> [Brief]:
Copy every line of text in the material below verbatim, leaving the pictures out of your answer.

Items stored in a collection
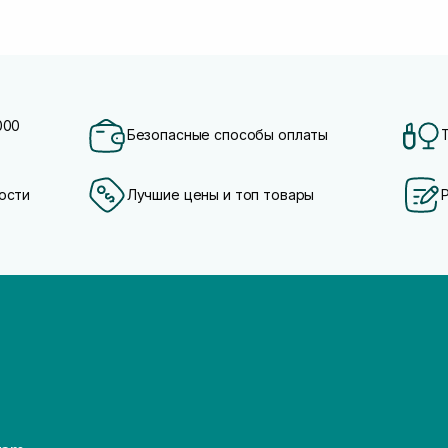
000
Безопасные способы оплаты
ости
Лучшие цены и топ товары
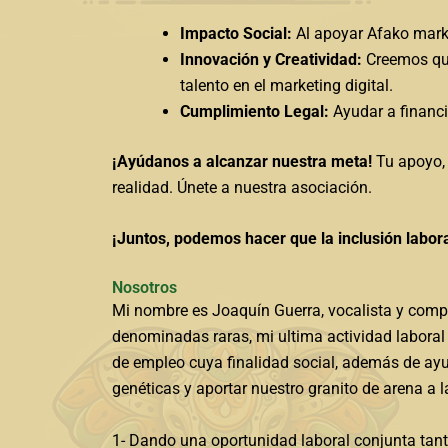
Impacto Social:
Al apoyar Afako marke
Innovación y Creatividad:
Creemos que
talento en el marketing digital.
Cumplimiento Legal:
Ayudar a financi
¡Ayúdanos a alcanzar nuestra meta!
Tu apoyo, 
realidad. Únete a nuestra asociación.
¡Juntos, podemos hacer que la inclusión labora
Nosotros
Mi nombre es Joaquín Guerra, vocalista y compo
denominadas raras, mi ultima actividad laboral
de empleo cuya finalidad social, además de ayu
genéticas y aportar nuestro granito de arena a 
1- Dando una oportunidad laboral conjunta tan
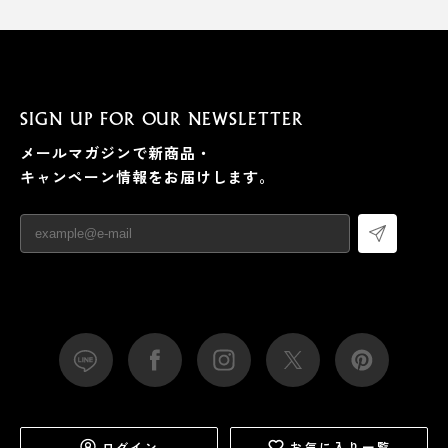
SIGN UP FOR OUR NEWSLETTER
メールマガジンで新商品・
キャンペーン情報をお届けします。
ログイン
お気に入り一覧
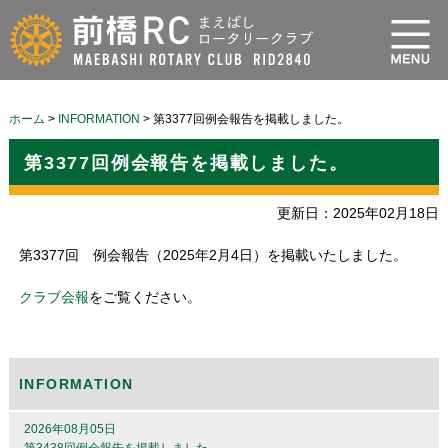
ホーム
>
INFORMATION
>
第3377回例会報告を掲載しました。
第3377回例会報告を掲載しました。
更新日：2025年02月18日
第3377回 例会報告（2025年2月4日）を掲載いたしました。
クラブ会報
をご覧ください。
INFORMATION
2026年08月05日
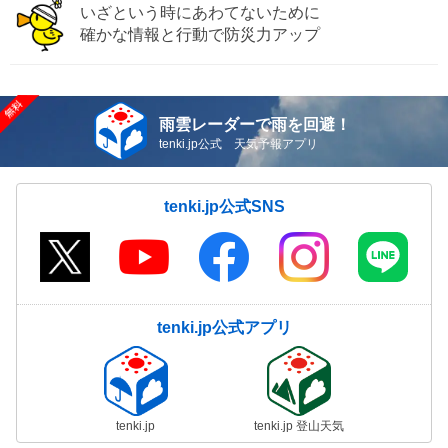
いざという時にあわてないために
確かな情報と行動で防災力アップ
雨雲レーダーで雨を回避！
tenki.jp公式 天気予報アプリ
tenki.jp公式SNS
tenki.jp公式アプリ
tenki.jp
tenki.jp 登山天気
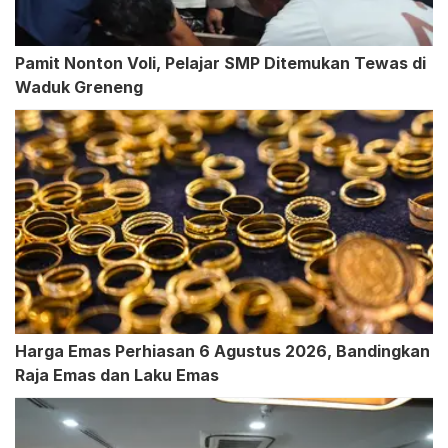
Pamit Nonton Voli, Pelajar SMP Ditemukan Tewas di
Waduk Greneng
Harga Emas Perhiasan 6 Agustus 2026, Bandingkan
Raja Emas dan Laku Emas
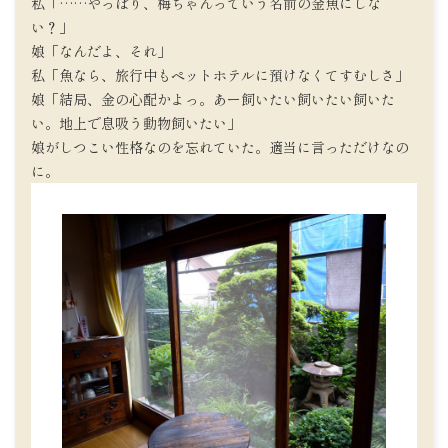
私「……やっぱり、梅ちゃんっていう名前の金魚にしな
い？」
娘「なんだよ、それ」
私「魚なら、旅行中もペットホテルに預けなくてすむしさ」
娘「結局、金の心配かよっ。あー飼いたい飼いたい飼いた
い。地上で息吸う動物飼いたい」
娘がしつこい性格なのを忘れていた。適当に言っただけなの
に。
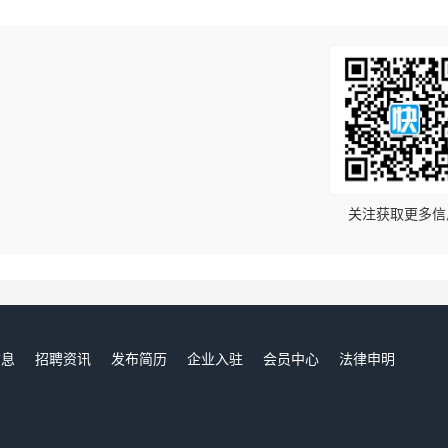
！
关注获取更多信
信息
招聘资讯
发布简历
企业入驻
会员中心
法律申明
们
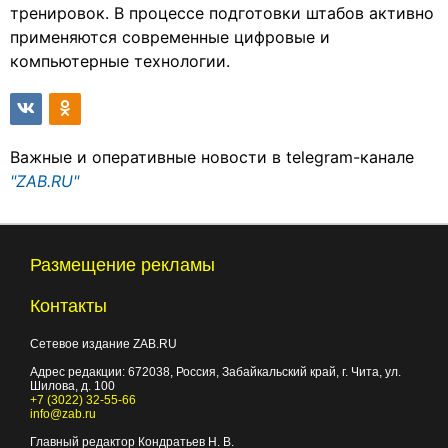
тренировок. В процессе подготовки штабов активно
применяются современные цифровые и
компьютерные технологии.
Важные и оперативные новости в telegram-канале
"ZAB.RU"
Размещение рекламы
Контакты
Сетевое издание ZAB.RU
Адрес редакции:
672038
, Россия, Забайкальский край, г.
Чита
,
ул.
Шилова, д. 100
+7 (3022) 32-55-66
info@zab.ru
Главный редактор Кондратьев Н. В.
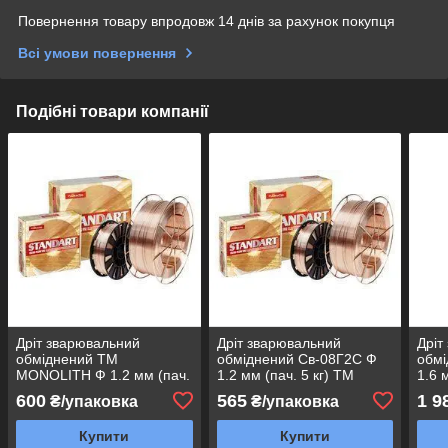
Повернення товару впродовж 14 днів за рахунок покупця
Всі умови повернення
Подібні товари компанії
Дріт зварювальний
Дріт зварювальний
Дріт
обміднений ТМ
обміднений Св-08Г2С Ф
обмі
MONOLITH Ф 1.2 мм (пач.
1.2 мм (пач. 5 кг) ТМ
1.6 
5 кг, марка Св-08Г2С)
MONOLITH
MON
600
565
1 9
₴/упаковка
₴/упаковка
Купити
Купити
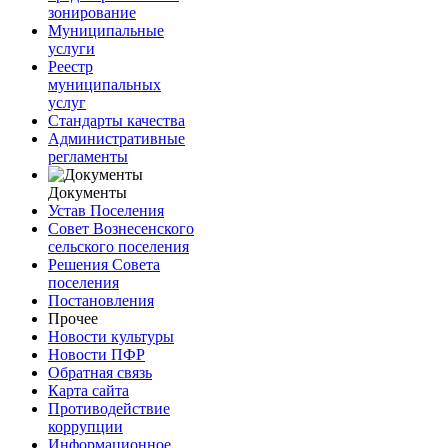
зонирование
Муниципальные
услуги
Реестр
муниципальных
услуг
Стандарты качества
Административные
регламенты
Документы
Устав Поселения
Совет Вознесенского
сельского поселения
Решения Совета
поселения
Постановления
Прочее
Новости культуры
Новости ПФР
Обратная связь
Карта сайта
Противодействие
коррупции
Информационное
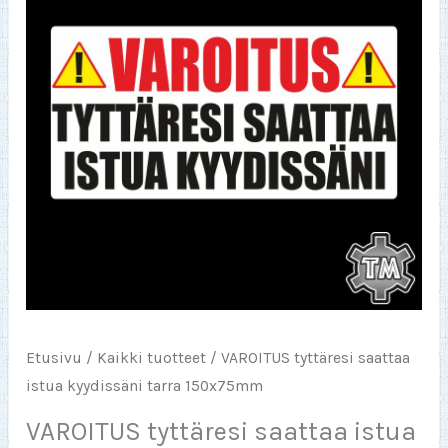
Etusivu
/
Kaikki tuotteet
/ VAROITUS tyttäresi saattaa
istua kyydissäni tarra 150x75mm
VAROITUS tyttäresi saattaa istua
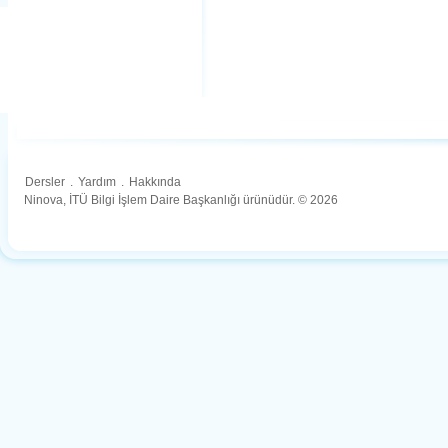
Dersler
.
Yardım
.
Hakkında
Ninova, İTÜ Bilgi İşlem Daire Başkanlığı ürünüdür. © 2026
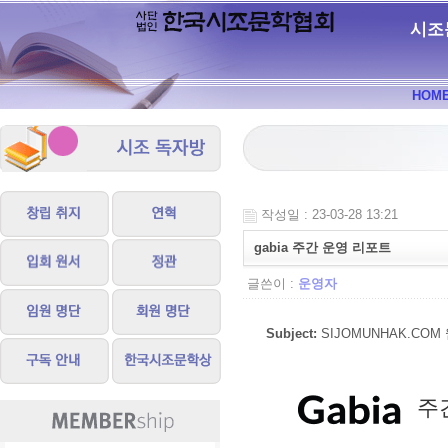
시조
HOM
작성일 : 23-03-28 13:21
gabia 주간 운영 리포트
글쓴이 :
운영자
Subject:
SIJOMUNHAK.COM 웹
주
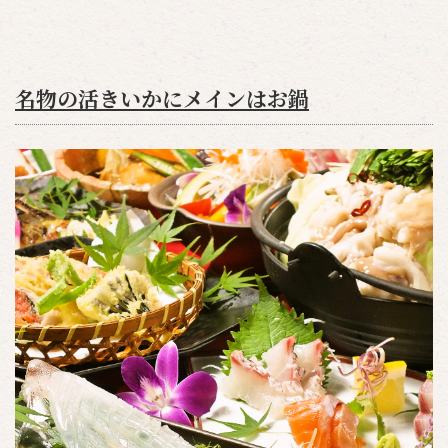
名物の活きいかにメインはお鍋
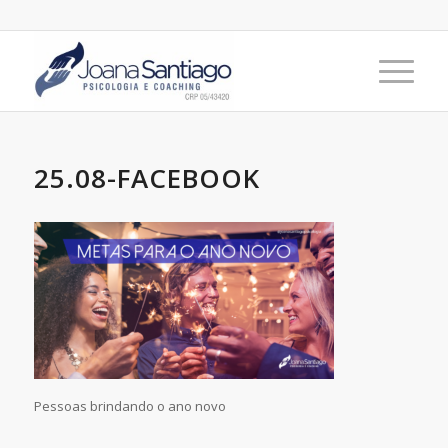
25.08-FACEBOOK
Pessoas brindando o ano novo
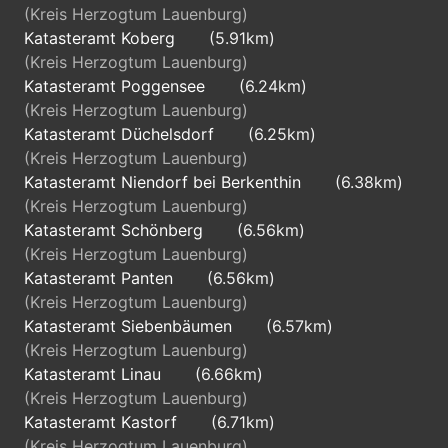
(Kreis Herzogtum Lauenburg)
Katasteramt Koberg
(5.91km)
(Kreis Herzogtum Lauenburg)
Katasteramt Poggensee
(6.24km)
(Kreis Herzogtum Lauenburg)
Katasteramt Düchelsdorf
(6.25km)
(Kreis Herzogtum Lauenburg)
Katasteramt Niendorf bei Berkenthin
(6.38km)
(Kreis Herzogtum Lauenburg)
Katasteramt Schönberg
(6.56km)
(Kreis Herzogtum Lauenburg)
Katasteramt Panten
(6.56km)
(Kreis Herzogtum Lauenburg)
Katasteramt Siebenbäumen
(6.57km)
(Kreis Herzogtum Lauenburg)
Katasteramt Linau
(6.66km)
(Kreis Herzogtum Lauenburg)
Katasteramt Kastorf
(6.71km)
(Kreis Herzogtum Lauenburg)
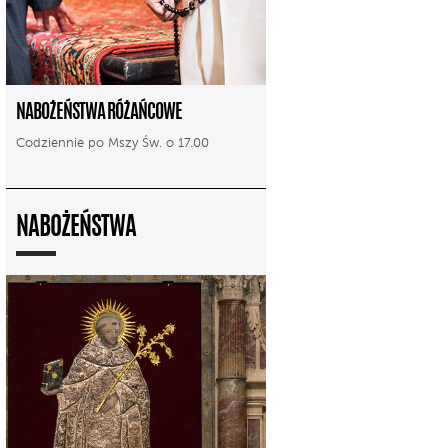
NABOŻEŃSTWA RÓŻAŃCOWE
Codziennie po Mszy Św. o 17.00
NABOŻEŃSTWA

> [Written reply]:
000
Безопасные способы оплаты
ости
Лучшие цены и топ товары
Impacto Social:
Al apoyar Afako marke
Innovación y Creatividad:
Creemos que
talento en el marketing digital.
Cumplimiento Legal:
Ayudar a financi
¡Ayúdanos a alcanzar nuestra meta!
Tu apoyo, 
realidad. Únete a nuestra asociación.
¡Juntos, podemos hacer que la inclusión labora
Nosotros
Mi nombre es Joaquín Guerra, vocalista y compo
denominadas raras, mi ultima actividad laboral
de empleo cuya finalidad social, además de ayu
genéticas y aportar nuestro granito de arena a 
1- Dando una oportunidad laboral conjunta tan
SIGN UP FOR OUR NEWSLETTER
メールマガジンで新商品・
キャンペーン情報をお届けします。
ログイン
お気に入り一覧
ホーム
>
INFORMATION
>
第3377回例会報告を掲載しました。
第3377回例会報告を掲載しました。
更新日：2025年02月18日
第3377回 例会報告（2025年2月4日）を掲載いたしました。
クラブ会報
をご覧ください。
INFORMATION
2026年08月05日
いざという時にあわてないために
確かな情報と行動で防災力アップ
雨雲レーダーで雨を回避！
tenki.jp公式 天気予報アプリ
tenki.jp公式SNS
tenki.jp公式アプリ
tenki.jp
tenki.jp 登山天気
Pamit Nonton Voli, Pelajar SMP Ditemukan Tewas di
Waduk Greneng
Harga Emas Perhiasan 6 Agustus 2026, Bandingkan
Raja Emas dan Laku Emas
私「……やっぱり、梅ちゃんっていう名前の金魚にしな
い？」
娘「なんだよ、それ」
私「魚なら、旅行中もペットホテルに預けなくてすむしさ」
娘「結局、金の心配かよっ。あー飼いたい飼いたい飼いた
い。地上で息吸う動物飼いたい」
娘がしつこい性格なのを忘れていた。適当に言っただけなの
に。
！
关注获取更多信
信息
招聘资讯
发布简历
企业入驻
会员中心
法律申明
们
тренировок. В процессе подготовки штабов активно
применяются современные цифровые и
компьютерные технологии.
Важные и оперативные новости в telegram-канале
"ZAB.RU"
Размещение рекламы
Контакты
Сетевое издание ZAB.RU
Адрес редакции:
672038
, Россия, Забайкальский край, г.
Чита
,
ул.
Шилова, д. 100
+7 (3022) 32-55-66
info@zab.ru
Главный редактор Кондратьев Н. В.
Повернення товару впродовж 14 днів за рахунок покупця
Всі умови повернення
Подібні товари компанії
Дріт зварювальний
Дріт зварювальний
Дріт
обміднений ТМ
обміднений Св-08Г2С Ф
обмі
MONOLITH Ф 1.2 мм (пач.
1.2 мм (пач. 5 кг) ТМ
1.6 
5 кг, марка Св-08Г2С)
MONOLITH
MON
600
565
1 9
₴/упаковка
₴/упаковка
Купити
Купити
зонирование
Муниципальные
услуги
Реестр
муниципальных
услуг
Стандарты качества
Административные
регламенты
Документы
Устав Поселения
Совет Вознесенского
сельского поселения
Решения Совета
поселения
Постановления
Прочее
Новости культуры
Новости ПФР
Обратная связь
Карта сайта
Противодействие
коррупции
Информационное
Etusivu
/
Kaikki tuotteet
/ VAROITUS tyttäresi saattaa
istua kyydissäni tarra 150x75mm
VAROITUS tyttäresi saattaa istua
Dersler
.
Yardım
.
Hakkında
Ninova, İTÜ Bilgi İşlem Daire Başkanlığı ürünüdür. © 2026
시조
HOM
작성일 : 23-03-28 13:21
gabia 주간 운영 리포트
글쓴이 :
운영자
Subject:
SIJOMUNHAK.COM 웹
주
名物の活きいかにメインはお鍋
25.08-FACEBOOK
Pessoas brindando o ano novo
(Kreis Herzogtum Lauenburg)
Katasteramt Koberg
(5.91km)
(Kreis Herzogtum Lauenburg)
Katasteramt Poggensee
(6.24km)
(Kreis Herzogtum Lauenburg)
Katasteramt Düchelsdorf
(6.25km)
(Kreis Herzogtum Lauenburg)
Katasteramt Niendorf bei Berkenthin
(6.38km)
(Kreis Herzogtum Lauenburg)
Katasteramt Schönberg
(6.56km)
(Kreis Herzogtum Lauenburg)
Katasteramt Panten
(6.56km)
(Kreis Herzogtum Lauenburg)
Katasteramt Siebenbäumen
(6.57km)
(Kreis Herzogtum Lauenburg)
Katasteramt Linau
(6.66km)
(Kreis Herzogtum Lauenburg)
Katasteramt Kastorf
(6.71km)
(Kreis Herzogtum Lauenburg)
NABOŻEŃSTWA RÓŻAŃCOWE
Codziennie po Mszy Św. o 17.00
NABOŻEŃSTWA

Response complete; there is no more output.